GOP President Donald Trump’s administration opened the door to Medicaid work requirements for the first time last year and invited states to submit waiver requests.

Michigan is the sixth state to receive a work requirement waiver from the federal Centers for Medicare and Medicaid Services. Ten other states have applied for similar waivers and are awaiting federal approval.  

Snyder said the waiver will ensure continued operation of his flagship Healthy Michigan plan, which is available to residents in households with earnings between 100 percent and 133 percent of the federal poverty level, which is about $33,000 a year for a family of four.

But Democrats and many health advocates argue the requirements unfairly target a population of low-income residents that includes those with chronic health conditions or other issues making it difficult for them to work.  
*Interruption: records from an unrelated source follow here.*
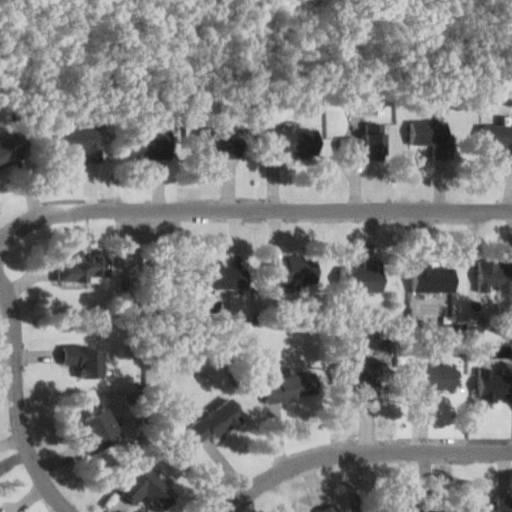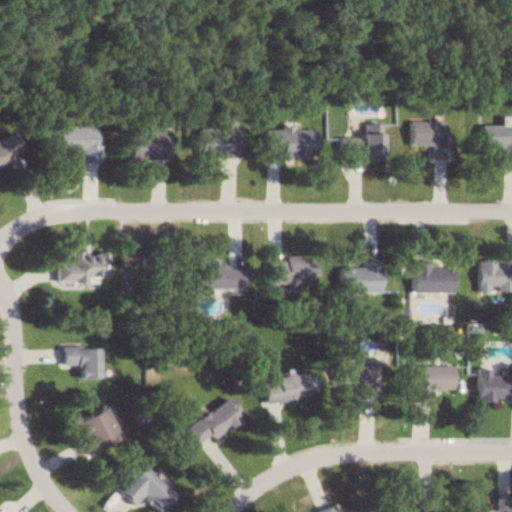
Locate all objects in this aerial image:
building: (427, 137)
building: (495, 139)
building: (75, 141)
building: (287, 141)
building: (215, 143)
building: (145, 145)
building: (357, 145)
building: (6, 147)
road: (252, 210)
building: (79, 265)
building: (287, 270)
building: (216, 274)
building: (491, 274)
building: (356, 277)
building: (425, 277)
building: (78, 358)
building: (353, 372)
building: (425, 378)
building: (490, 383)
building: (284, 386)
road: (11, 402)
building: (208, 420)
building: (91, 428)
road: (358, 450)
building: (140, 486)
building: (417, 503)
building: (495, 504)
building: (322, 508)
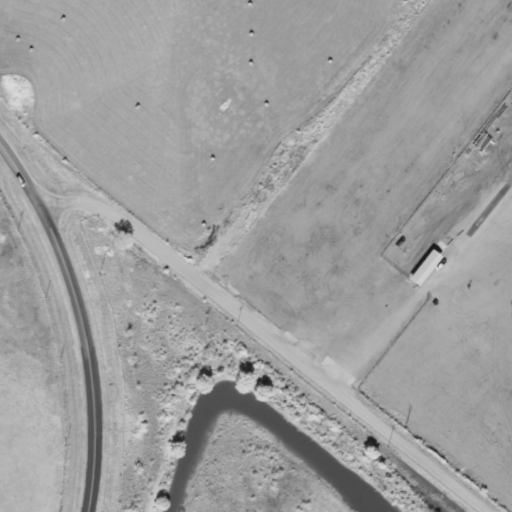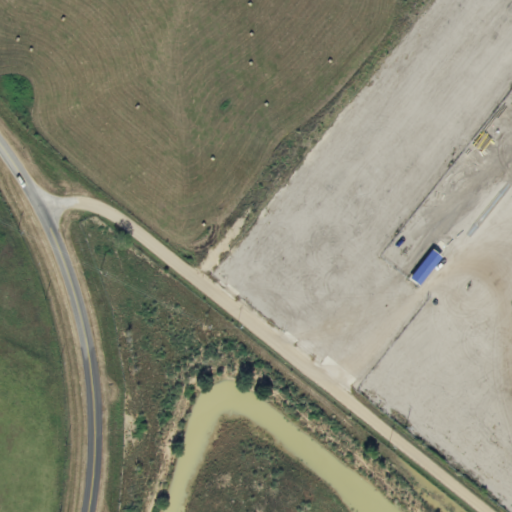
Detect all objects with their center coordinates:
building: (425, 268)
road: (82, 317)
road: (274, 339)
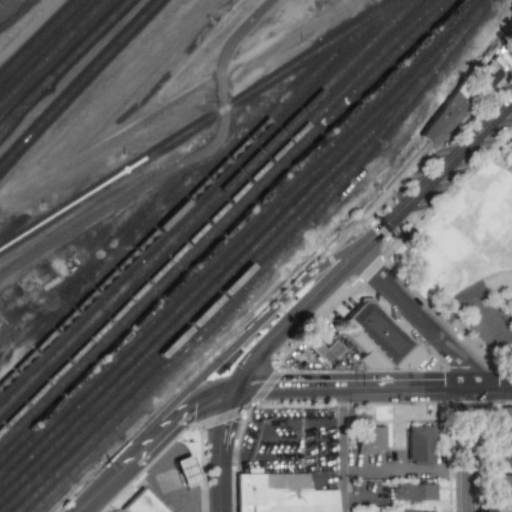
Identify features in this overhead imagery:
railway: (3, 3)
railway: (17, 13)
railway: (40, 40)
building: (508, 46)
railway: (53, 53)
road: (231, 55)
railway: (65, 64)
building: (488, 75)
railway: (79, 84)
railway: (17, 114)
building: (444, 115)
building: (445, 118)
railway: (199, 124)
road: (437, 184)
railway: (199, 192)
railway: (207, 206)
railway: (219, 214)
railway: (225, 222)
railway: (232, 229)
railway: (239, 237)
railway: (243, 246)
railway: (274, 267)
railway: (219, 285)
road: (467, 297)
road: (294, 319)
road: (422, 320)
road: (485, 323)
railway: (191, 326)
road: (246, 329)
building: (376, 339)
building: (374, 340)
building: (320, 350)
building: (321, 350)
traffic signals: (255, 360)
railway: (160, 372)
traffic signals: (282, 388)
road: (373, 388)
road: (192, 409)
traffic signals: (189, 411)
building: (502, 420)
building: (504, 420)
traffic signals: (225, 430)
building: (369, 439)
building: (368, 440)
building: (418, 444)
building: (421, 444)
road: (223, 450)
road: (344, 450)
road: (470, 450)
building: (502, 454)
building: (503, 454)
road: (194, 464)
building: (185, 470)
building: (185, 471)
road: (114, 474)
road: (176, 488)
building: (503, 488)
building: (504, 489)
building: (413, 491)
building: (412, 492)
building: (280, 493)
building: (280, 494)
road: (95, 503)
building: (140, 503)
building: (141, 503)
building: (503, 509)
building: (504, 509)
building: (400, 510)
building: (410, 511)
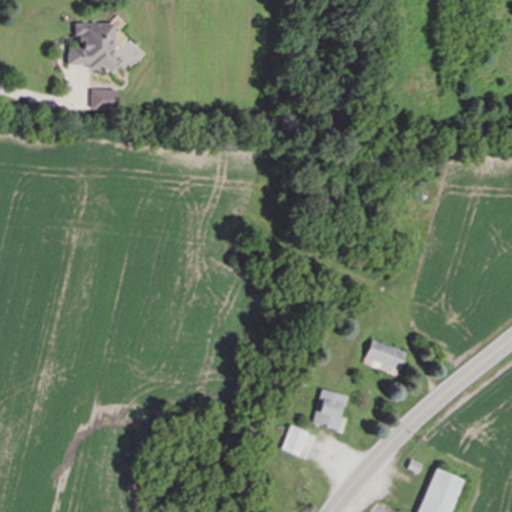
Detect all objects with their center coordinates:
building: (92, 46)
building: (92, 47)
building: (102, 98)
road: (44, 99)
building: (102, 99)
crop: (467, 346)
building: (382, 357)
building: (382, 358)
building: (327, 409)
building: (327, 410)
road: (415, 419)
building: (296, 442)
building: (296, 442)
building: (439, 492)
building: (439, 493)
“The approval of this waiver puts into place work requirements for Medicaid recipients, affecting our state’s most vulnerable residents," said Gilda Jacobs, president and CEO of the Michigan League for Public Policy. 

"It also imposes a premium hike for folks just over the poverty line, charging low-income earners an unprecedented five percent of their income for healthcare."

Jacobs cited data from the University of Michigan that shows a majority of people who are enrolled in Healthy Michigan are already working, and unemployed recipients face barriers such as chronic illnesses, poor health, advanced age or other limitations.

"Medicaid is a health care program, not a jobs program, and this attempt to change that is terribly misguided."